Rubrik, Inc. (RBRK) shares fell 9.72% in the most recent completed session, dropping from a prior close of $51.63 to $46.58.
The decline extends recent weakness after the stock already slid about 6% on the day it reported a Q4 2026 earnings beat, as investors focused on guidance, valuation, and the path to sustained profitability.
Despite strong growth—Q4 revenue jumped 46% year over year to $378 million and subscription annual recurring revenue (ARR) climbed 34% to $1.46 billion—Rubrik remains loss‑making on a GAAP basis.
After trading as high as $103 within the past year, RBRK is now roughly 48–55% below its 52‑week peak and “near the bottom” of its recent range, with sentiment pressured by heavy prior losses and concerns about cash burn.
Traders are watching whether RBRK can stabilize in the mid‑$40s and how upcoming quarters clarify the company’s profitability timeline and spending discipline.
Rubrik, Inc. (RBRK) provides cloud‑data management, backup, and cyber‑resilience software to enterprise customers, focusing on protecting and recovering data across on‑premises and multi‑cloud environments. In the latest completed trading session, RBRK shares declined 9.72%, closing at $46.58 versus a prior close of $51.63, with the stock trading between roughly $45.91 and $51.08 during the day. The move confirms a clear downward direction as investors continue to digest recent earnings, guidance, and ongoing losses. Markets are framing the sell‑off as a valuation and sentiment reset in a high‑growth but still unprofitable software name rather than a reaction to a single new headline.
Rubrik’s fundamental trends are robust on the top line. For Q4 2026, the company reported revenue of $378 million, up 46% year over year, with subscription revenue of $365 million growing 50% and non‑GAAP gross margin improving to 84% from 80%. Subscription ARR reached $1.46 billion, a 34% year‑over‑year increase, underscoring the strength of its recurring‑revenue base. The quarter also delivered a significant earnings surprise: EPS came in at $0.04, versus a consensus forecast for a $0.11 loss, a 136% upside surprise, as operating leverage improved.
Yet the stock has sold off in the weeks around the print. On the day of the Q4 release, RBRK fell 6.08% to close at $57.52 despite the beat, with commentary pointing to cautious interpretations of guidance and broader market concerns. A separate analysis notes that while quarterly losses narrowed—basic EPS moved from a Q4 FY 2025 loss of $0.61 to a Q4 FY 2026 loss of $0.43 on a GAAP basis—trailing‑twelve‑month figures still show about $1.3 billion of revenue against a net loss of roughly $348.8 million. The latest 9.72% drop to $46.58 reflects investors repricing a stock that is growing quickly but remains meaningfully loss‑making.

__Written problem 1__.
Reproduce word for word everything in the Rubrik stock article from "Despite strong growth—Q4" down to "about cash burn.".
The Rubrik stock article and the listing are separate, unrelated material.

__Material provided__.
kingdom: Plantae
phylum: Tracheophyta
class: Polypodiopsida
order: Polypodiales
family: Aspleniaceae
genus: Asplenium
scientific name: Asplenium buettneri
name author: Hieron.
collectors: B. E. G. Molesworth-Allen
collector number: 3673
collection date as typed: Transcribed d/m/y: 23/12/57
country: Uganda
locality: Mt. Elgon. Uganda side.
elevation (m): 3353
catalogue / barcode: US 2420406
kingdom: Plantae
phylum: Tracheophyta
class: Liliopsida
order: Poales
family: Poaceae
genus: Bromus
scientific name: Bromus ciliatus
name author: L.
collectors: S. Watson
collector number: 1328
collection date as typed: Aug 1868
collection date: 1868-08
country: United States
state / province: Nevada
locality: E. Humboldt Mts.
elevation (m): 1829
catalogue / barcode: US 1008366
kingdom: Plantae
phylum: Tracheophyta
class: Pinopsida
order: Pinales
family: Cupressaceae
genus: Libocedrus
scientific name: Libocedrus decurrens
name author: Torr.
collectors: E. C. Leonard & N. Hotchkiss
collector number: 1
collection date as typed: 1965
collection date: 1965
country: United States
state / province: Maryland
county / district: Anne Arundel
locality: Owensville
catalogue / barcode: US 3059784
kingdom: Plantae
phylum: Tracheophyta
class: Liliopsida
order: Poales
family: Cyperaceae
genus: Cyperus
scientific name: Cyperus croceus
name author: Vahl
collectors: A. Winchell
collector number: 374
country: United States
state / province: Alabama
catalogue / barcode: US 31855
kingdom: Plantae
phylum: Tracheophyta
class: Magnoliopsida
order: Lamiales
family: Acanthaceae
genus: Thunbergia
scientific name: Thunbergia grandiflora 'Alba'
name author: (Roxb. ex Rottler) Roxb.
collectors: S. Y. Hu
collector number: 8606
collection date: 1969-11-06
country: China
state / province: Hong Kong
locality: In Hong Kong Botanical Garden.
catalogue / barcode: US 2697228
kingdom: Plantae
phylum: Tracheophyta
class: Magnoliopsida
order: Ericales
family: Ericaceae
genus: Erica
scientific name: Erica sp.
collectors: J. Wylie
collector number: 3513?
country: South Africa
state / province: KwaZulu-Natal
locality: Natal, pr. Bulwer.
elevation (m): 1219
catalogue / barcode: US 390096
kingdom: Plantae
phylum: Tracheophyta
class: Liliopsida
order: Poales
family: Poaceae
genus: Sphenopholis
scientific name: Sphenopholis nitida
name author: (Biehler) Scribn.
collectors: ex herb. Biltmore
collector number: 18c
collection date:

__Written problem 2__.
Quote everything in the listing from the line containing "genus: Asplenium" down to the line containing "collectors: J. Wylie", including both of those lines.

__Full response 1__.
Despite strong growth—Q4 revenue jumped 46% year over year to $378 million and subscription annual recurring revenue (ARR) climbed 34% to $1.46 billion—Rubrik remains loss‑making on a GAAP basis.
After trading as high as $103 within the past year, RBRK is now roughly 48–55% below its 52‑week peak and “near the bottom” of its recent range, with sentiment pressured by heavy prior losses and concerns about cash burn.

__Full response 2__.
genus: Asplenium
scientific name: Asplenium buettneri
name author: Hieron.
collectors: B. E. G. Molesworth-Allen
collector number: 3673
collection date as typed: Transcribed d/m/y: 23/12/57
country: Uganda
locality: Mt. Elgon. Uganda side.
elevation (m): 3353
catalogue / barcode: US 2420406
kingdom: Plantae
phylum: Tracheophyta
class: Liliopsida
order: Poales
family: Poaceae
genus: Bromus
scientific name: Bromus ciliatus
name author: L.
collectors: S. Watson
collector number: 1328
collection date as typed: Aug 1868
collection date: 1868-08
country: United States
state / province: Nevada
locality: E. Humboldt Mts.
elevation (m): 1829
catalogue / barcode: US 1008366
kingdom: Plantae
phylum: Tracheophyta
class: Pinopsida
order: Pinales
family: Cupressaceae
genus: Libocedrus
scientific name: Libocedrus decurrens
name author: Torr.
collectors: E. C. Leonard & N. Hotchkiss
collector number: 1
collection date as typed: 1965
collection date: 1965
country: United States
state / province: Maryland
county / district: Anne Arundel
locality: Owensville
catalogue / barcode: US 3059784
kingdom: Plantae
phylum: Tracheophyta
class: Liliopsida
order: Poales
family: Cyperaceae
genus: Cyperus
scientific name: Cyperus croceus
name author: Vahl
collectors: A. Winchell
collector number: 374
country: United States
state / province: Alabama
catalogue / barcode: US 31855
kingdom: Plantae
phylum: Tracheophyta
class: Magnoliopsida
order: Lamiales
family: Acanthaceae
genus: Thunbergia
scientific name: Thunbergia grandiflora 'Alba'
name author: (Roxb. ex Rottler) Roxb.
collectors: S. Y. Hu
collector number: 8606
collection date: 1969-11-06
country: China
state / province: Hong Kong
locality: In Hong Kong Botanical Garden.
catalogue / barcode: US 2697228
kingdom: Plantae
phylum: Tracheophyta
class: Magnoliopsida
order: Ericales
family: Ericaceae
genus: Erica
scientific name: Erica sp.
collectors: J. Wylie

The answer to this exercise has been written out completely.